Creepshow
George A. Romero and Stephen King’s frightful life lessons.
DIRECTED BY GEORGE A. ROMERO
Creepshow has always held a special place in the hearts of genre fans. The 1982 horror anthology—which went on to spawn two sequels—wasn’t just the first meet-up between two gods of the macabre, Stephen King and zombie-master director George A. Romero. It was also an earnest formal experiment in making a film equivalent to the pulp thrills found in comics published under the classic EC imprint, the source of now-infamous Eisenhower-era titles like Tales from the Crypt (which hadn’t yet landed its famous HBO series when Creepshow was made).
If Creepshow’s thrills are modest, its heart is nevertheless in the right place. The stories on hand are moralistic fables, nasty little warnings about the soul-destroying consequences of overreaching or indulging one’s pride. In short, they’re tailor-made for the expected audience of preteen boys—like the obstinate tyke in the framing narrative, whose slimy father throws away the comic book that contains the stories to follow.

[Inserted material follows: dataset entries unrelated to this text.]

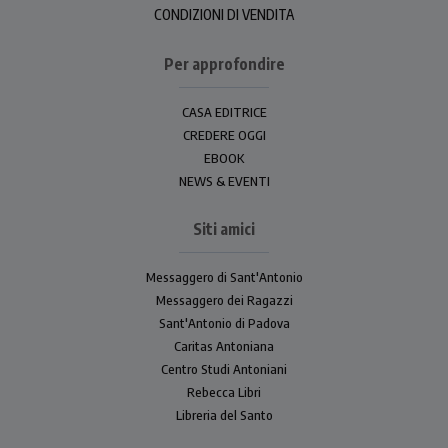
CONDIZIONI DI VENDITA
Per approfondire
CASA EDITRICE
CREDERE OGGI
EBOOK
NEWS & EVENTI
Siti amici
Messaggero di Sant'Antonio
Messaggero dei Ragazzi
Sant'Antonio di Padova
Caritas Antoniana
Centro Studi Antoniani
Rebecca Libri
Libreria del Santo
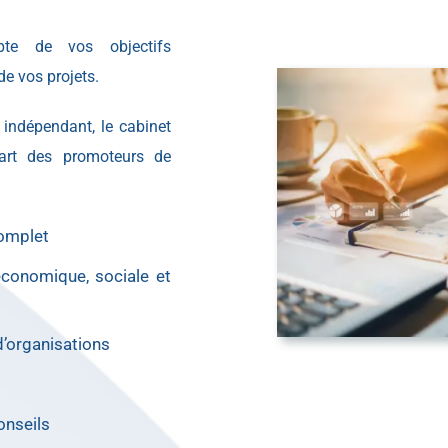
te de vos objectifs
de vos projets.
indépendant, le cabinet
art des promoteurs de
complet
 économique, sociale et
d’organisations
onseils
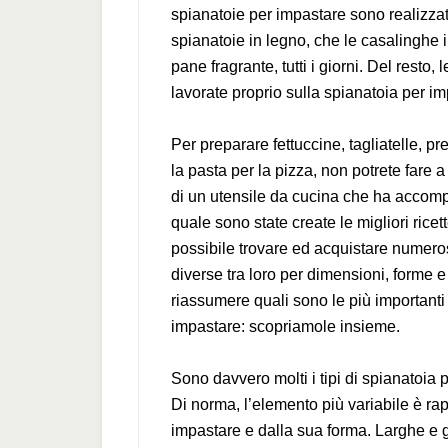
spianatoie per impastare sono realizzat
spianatoie in legno, che le casalinghe 
pane fragrante, tutti i giorni. Del resto, 
lavorate proprio sulla spianatoia per i
Per preparare fettuccine, tagliatelle, pre
la pasta per la pizza, non potrete fare
di un utensile da cucina che ha accompa
quale sono state create le migliori ricet
possibile trovare ed acquistare numeros
diverse tra loro per dimensioni, forme 
riassumere quali sono le più importanti 
impastare: scopriamole insieme.
Sono davvero molti i tipi di spianatoia 
Di norma, l’elemento più variabile è ra
impastare e dalla sua forma. Larghe e 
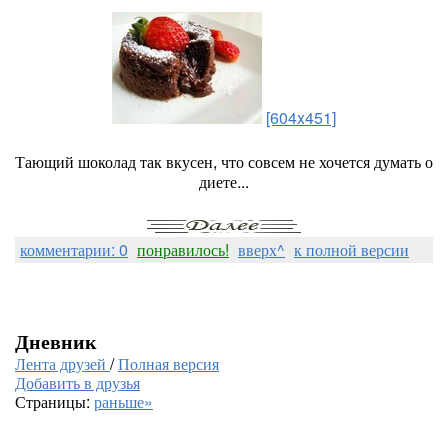
[604x451]
Тающий шоколад так вкусен, что совсем не хочется думать о
диете...
комментарии: 0
понравилось!
вверх^
к полной версии
Дневник
Лента друзей
/
Полная версия
Добавить в друзья
Страницы:
раньше»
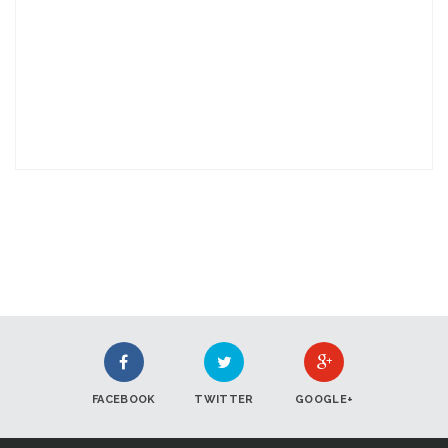
FACEBOOK
TWITTER
GOOGLE+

Those stories are uneven. The opening tale of an eccentric blue blood who puts the family patriarch out of commission one grim Father’s Day is best forgotten, save for a young Ed Harris’ surprisingly robust dance moves. And the less said about King’s starring role in the second segment as a bumpkin who turns into a plant after a fateful encounter with a meteorite, the better.
When it’s on its game, though, Romero’s film is both wickedly funny—as in one story that finds a cuckolded Leslie Nielsen plotting intricate revenge on nemesis Ted Danson—and suitably grotesque. The creepiest, most explosive imagery is saved for last.